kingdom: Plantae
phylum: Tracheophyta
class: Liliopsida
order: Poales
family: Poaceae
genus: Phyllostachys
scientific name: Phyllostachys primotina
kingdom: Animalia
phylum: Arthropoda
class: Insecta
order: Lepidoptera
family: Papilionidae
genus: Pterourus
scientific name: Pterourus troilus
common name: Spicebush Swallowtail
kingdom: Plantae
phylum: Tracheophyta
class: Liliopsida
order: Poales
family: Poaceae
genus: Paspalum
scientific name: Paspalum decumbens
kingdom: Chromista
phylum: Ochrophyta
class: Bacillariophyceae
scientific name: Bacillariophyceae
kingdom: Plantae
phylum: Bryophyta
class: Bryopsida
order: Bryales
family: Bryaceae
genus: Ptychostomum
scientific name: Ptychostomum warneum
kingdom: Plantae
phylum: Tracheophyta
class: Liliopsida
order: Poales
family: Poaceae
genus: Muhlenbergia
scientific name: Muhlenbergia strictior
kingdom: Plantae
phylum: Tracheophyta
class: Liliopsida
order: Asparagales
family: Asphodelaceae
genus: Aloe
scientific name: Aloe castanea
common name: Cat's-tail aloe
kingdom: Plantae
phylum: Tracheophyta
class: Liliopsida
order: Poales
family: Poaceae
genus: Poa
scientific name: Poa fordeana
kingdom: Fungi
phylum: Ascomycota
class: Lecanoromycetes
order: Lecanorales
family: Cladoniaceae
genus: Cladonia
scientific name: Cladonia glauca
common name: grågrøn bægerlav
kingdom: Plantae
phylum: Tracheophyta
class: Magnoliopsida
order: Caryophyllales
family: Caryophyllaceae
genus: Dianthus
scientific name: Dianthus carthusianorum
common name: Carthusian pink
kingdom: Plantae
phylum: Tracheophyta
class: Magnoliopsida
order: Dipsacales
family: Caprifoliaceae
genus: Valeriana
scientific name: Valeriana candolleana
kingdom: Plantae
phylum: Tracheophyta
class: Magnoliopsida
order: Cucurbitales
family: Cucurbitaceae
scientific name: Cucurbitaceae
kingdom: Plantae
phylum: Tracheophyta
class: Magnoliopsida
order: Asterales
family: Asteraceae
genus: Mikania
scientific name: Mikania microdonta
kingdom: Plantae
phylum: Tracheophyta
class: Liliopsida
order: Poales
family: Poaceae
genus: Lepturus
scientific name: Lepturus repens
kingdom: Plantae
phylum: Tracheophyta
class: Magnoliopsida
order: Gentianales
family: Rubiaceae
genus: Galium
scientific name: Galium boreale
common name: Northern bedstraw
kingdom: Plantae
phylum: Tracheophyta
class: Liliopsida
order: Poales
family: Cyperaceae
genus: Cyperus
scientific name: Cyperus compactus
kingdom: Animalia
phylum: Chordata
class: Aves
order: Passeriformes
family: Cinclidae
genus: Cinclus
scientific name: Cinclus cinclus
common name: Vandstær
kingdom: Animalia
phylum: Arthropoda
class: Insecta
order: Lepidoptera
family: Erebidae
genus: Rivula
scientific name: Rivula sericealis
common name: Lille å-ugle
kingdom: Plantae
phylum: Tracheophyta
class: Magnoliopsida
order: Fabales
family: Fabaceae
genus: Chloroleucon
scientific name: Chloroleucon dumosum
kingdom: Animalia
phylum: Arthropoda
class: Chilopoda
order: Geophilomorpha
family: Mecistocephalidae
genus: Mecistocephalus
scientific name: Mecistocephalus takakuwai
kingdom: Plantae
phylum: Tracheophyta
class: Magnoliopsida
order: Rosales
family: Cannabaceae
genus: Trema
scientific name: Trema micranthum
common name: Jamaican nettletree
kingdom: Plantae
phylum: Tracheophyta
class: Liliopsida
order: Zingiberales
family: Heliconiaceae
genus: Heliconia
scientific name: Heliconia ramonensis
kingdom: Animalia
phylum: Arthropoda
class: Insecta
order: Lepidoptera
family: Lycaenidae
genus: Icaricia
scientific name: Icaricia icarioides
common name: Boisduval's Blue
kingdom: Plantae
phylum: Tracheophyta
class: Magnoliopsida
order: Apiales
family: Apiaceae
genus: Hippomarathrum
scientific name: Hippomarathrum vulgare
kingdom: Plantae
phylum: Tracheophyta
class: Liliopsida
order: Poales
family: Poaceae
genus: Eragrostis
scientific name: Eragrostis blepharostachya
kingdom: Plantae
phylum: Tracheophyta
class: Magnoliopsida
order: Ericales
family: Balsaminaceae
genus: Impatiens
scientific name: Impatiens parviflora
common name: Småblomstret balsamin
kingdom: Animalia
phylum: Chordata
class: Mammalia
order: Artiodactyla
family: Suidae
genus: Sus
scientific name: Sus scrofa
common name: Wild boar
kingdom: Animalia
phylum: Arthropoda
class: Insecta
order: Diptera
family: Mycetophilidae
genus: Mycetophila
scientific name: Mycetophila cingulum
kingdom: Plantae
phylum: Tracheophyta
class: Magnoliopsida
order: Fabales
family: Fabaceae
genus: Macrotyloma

Aim:
Rename "common name" to "vernacular name" throughout the lines from the one holding "order: Passeriformes" through the end of the records, both ends included, and change nothing else. Give back only those lines.

Solution:
order: Passeriformes
family: Cinclidae
genus: Cinclus
scientific name: Cinclus cinclus
vernacular name: Vandstær
kingdom: Animalia
phylum: Arthropoda
class: Insecta
order: Lepidoptera
family: Erebidae
genus: Rivula
scientific name: Rivula sericealis
vernacular name: Lille å-ugle
kingdom: Plantae
phylum: Tracheophyta
class: Magnoliopsida
order: Fabales
family: Fabaceae
genus: Chloroleucon
scientific name: Chloroleucon dumosum
kingdom: Animalia
phylum: Arthropoda
class: Chilopoda
order: Geophilomorpha
family: Mecistocephalidae
genus: Mecistocephalus
scientific name: Mecistocephalus takakuwai
kingdom: Plantae
phylum: Tracheophyta
class: Magnoliopsida
order: Rosales
family: Cannabaceae
genus: Trema
scientific name: Trema micranthum
vernacular name: Jamaican nettletree
kingdom: Plantae
phylum: Tracheophyta
class: Liliopsida
order: Zingiberales
family: Heliconiaceae
genus: Heliconia
scientific name: Heliconia ramonensis
kingdom: Animalia
phylum: Arthropoda
class: Insecta
order: Lepidoptera
family: Lycaenidae
genus: Icaricia
scientific name: Icaricia icarioides
vernacular name: Boisduval's Blue
kingdom: Plantae
phylum: Tracheophyta
class: Magnoliopsida
order: Apiales
family: Apiaceae
genus: Hippomarathrum
scientific name: Hippomarathrum vulgare
kingdom: Plantae
phylum: Tracheophyta
class: Liliopsida
order: Poales
family: Poaceae
genus: Eragrostis
scientific name: Eragrostis blepharostachya
kingdom: Plantae
phylum: Tracheophyta
class: Magnoliopsida
order: Ericales
family: Balsaminaceae
genus: Impatiens
scientific name: Impatiens parviflora
vernacular name: Småblomstret balsamin
kingdom: Animalia
phylum: Chordata
class: Mammalia
order: Artiodactyla
family: Suidae
genus: Sus
scientific name: Sus scrofa
vernacular name: Wild boar
kingdom: Animalia
phylum: Arthropoda
class: Insecta
order: Diptera
family: Mycetophilidae
genus: Mycetophila
scientific name: Mycetophila cingulum
kingdom: Plantae
phylum: Tracheophyta
class: Magnoliopsida
order: Fabales
family: Fabaceae
genus: Macrotyloma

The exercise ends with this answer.